İdare mahkemesi tarafından satışa ilişkin yürütmenin durdurulması kararı verilmemişse iptal davası devam ederken mülkiyet hakkının ihale alıcısına geçmesi kaçınılmazdır. Bu durumun, uygulamada ciddi sorunlara sebebiyet vermesi nedeniyle 6306 sayılı Kanun’un 6. Maddesine 10.06.2022 ve 7.11.2023 tarihlerinde eklenen cümlelerle belirsizlik bir nebze giderilmeye çalışılmıştır. Yeni düzenlemeler uyarınca iptal kararının satış bedelinin eksik hesaplandığı gerekçesine ya da farklı bir gerekçeye dayalı olarak verilmesi üzerinden ikili bir ayrıma gidilmiştir. Buna göre, satış bedelinin eksik hesaplanması hariç bir gerekçeyle iptal kararı verilmişse; taşınmazın üçüncü bir kişiye devredilmemiş olması halinde Başkanlığın durumu ilgili tapu müdürlüğüne bildirmesi üzerine taşınmaz re ’sen eski malik adına tescil edilecektir. İhalede ödenen satış bedeli ise ihale alıcısına iade edilecektir. Ancak satış bedelinin eksik hesaplandığı gerekçesi ile iptal kararı verilmişse; ihale satış bedeli ile yargı kararında belirtilen şekilde hesaplanacak bedel arasındaki fark, hisseyi satın alan ihale alıcısı tarafından hissesi satılan eski malike ödenecektir. Ödenmesine hükmedilen bedelin Başkanlığın/İdarenin bu konuda hisseyi satın alan malike yapacağı bildirim tarihinden itibaren en geç 15 gün içinde eski malike ödeneceği, verilen süre içerisinde ödemenin yapılmaması halinde bedelin Başkanlıkça/İdarece ödeneceği düzenlenmiştir.

 

Sonuç olarak;

1.   6306 Sayılı Kanun çerçevesinde riskli yapı hakkında alınan başta yıkım ve yeniden inşa kararı olmak üzere riskli yapının ne şekilde değerlendirileceğine ilişkin salt çoğunluk kararına katılmayan azınlık malik ve pay sahiplerinin arsa payları İdare/Kentsel Dönüşüm Başkanlığı tarafından açık arttırma yoluyla satılacaktır.
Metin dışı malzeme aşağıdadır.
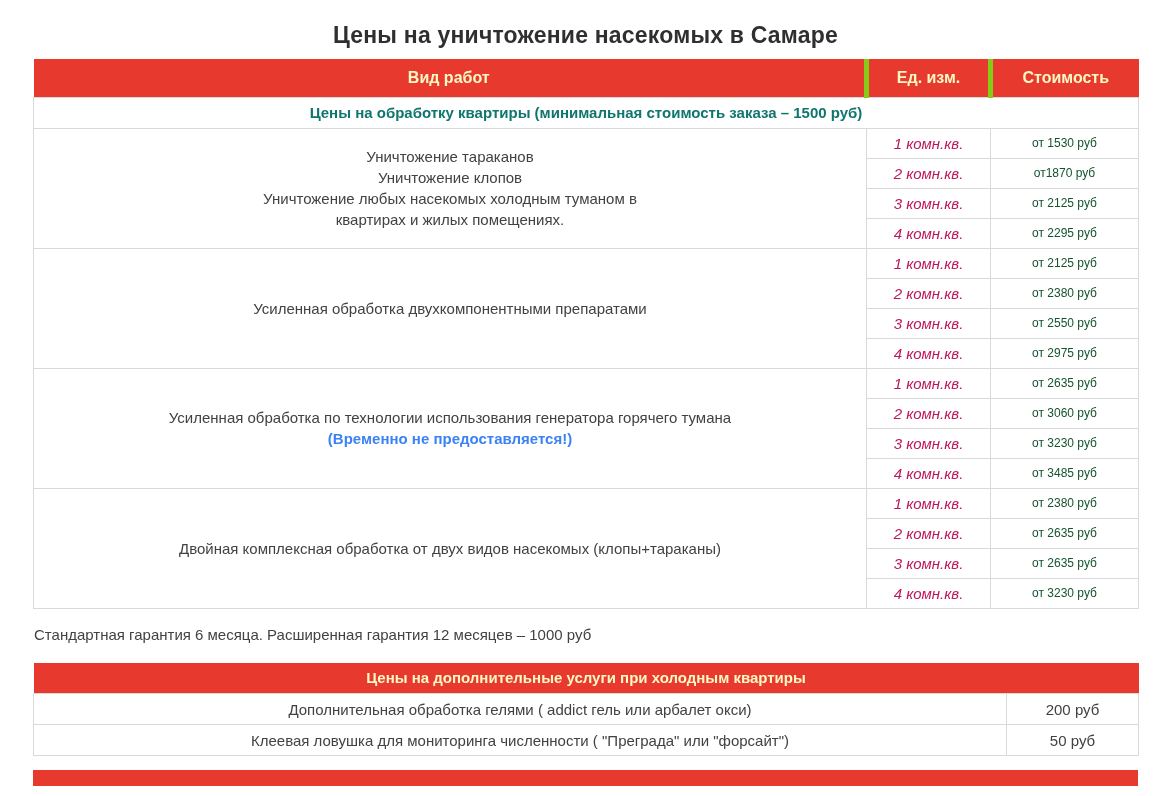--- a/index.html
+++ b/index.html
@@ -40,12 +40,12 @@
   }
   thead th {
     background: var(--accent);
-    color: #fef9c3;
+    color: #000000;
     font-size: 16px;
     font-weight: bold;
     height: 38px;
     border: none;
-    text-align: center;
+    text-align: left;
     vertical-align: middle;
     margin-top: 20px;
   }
2.  Yasa'da ve Yönetmelik'te belirtilen usule aykırı bir işlem yapılması veya satış bedelinin düşük tespit edilmesi halinde, açık arttırma ve satış işlemlerinin tamamı idari işlem mahiyetinde olması nedeniyle 30 gün içerisinde İdare Mahkemelerinde söz konusu işlemin iptal davası açılabilecektir.

3.   Açık arttırma yoluyla satış sonucu arsa payının mülkiyeti ihale alıcısı yeni malike geçtikten sonra satış işleminin iptaline karar verilmesi halinde eski malikin zararının giderilmesine ilişkin iptal kararının gerekçesine göre arsa payının eski malik adına tescili ya da fark bedelin ödenmesi olmak üzere ikili bir uygulama söz konusudur.